Multispecialty Group
The most integrated medical practice organization is a multispecialty group practice. Its organizational features are similar to those of single-specialty groups except that many or all specialties are represented. Independence is traded for group financial and practice security. Individual autonomy is traded for group market power. Practice freedoms are traded for practice stability. The defining features of an integrated multispecialty group are a single corporate billing identity and shared financial business risk.
Reimbursement
Resource-Based Relative Value Scale
The trend in market pricing has been movement from modification 1 (UCR) to modification 4 (RBRVS). One of the goals of development of the Medicare RBRVS was to establish a fee schedule that could be adopted throughout the health-care system by both public and private payers in order to establish uniformity and rationality in the system’s reimbursement methodology.6 By paying on the basis of the resources (time, effort, practice expenses) used to provide a service, a rational basis for relating one service to another was introduced. By using a common basic RVS, the variability among different payers is reduced to a simple difference in conversion factor. Many, if not most, PPO and HMO fee schedules currently use the MFS as a benchmark for their own pricing, setting fees as a percentage of Medicare. Depending on the region, the private payer conversion factor may be higher or lower than Medicare’s annually adjusted conversion factor.
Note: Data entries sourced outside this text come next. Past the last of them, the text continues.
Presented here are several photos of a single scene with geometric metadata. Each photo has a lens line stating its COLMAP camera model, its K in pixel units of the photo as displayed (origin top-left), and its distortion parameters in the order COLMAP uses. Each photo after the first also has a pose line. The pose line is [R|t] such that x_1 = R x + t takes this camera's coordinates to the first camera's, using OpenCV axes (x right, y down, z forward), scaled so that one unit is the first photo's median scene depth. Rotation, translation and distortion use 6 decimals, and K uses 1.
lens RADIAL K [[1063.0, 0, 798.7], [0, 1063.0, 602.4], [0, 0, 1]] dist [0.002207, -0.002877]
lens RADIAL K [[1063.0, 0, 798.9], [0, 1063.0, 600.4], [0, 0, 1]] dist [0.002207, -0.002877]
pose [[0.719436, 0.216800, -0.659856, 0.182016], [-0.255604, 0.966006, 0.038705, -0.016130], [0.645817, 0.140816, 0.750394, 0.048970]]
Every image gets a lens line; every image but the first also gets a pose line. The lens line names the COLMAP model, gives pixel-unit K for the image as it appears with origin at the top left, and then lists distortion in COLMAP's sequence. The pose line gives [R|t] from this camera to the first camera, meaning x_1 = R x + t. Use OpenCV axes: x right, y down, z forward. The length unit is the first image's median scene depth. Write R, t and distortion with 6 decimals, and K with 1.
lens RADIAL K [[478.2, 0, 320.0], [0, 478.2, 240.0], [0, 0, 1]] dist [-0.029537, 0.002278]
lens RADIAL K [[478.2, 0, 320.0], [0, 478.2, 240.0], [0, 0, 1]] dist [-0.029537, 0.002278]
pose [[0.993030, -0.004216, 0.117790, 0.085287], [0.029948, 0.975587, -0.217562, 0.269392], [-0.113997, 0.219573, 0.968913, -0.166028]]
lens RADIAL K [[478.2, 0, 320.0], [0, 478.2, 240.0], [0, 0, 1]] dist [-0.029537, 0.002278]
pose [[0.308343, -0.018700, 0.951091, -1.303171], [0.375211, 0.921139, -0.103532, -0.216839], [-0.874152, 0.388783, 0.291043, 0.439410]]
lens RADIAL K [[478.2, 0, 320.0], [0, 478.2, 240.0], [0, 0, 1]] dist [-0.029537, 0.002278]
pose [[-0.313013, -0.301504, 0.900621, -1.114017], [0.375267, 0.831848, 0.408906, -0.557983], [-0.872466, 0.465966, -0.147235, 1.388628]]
The other, less radical option is to continue to use current fees but determine the conversion factor for each fee that would equate it to the Medicare relative value. The result is a confusing array of different conversion factors for each individual CPT code that may range from $35 or less at the low end to over $75 at the high end. This calculation can be useful in equating current fees to a proposed conversion factor using the Medicare RVS and estimating the effect the offered or negotiated conversion factor would have on current fees for individual codes. To simplify the process, the 20 most commonly billed codes should be selected and analyzed to examine the bulk of revenue-producing services without getting lost in detail.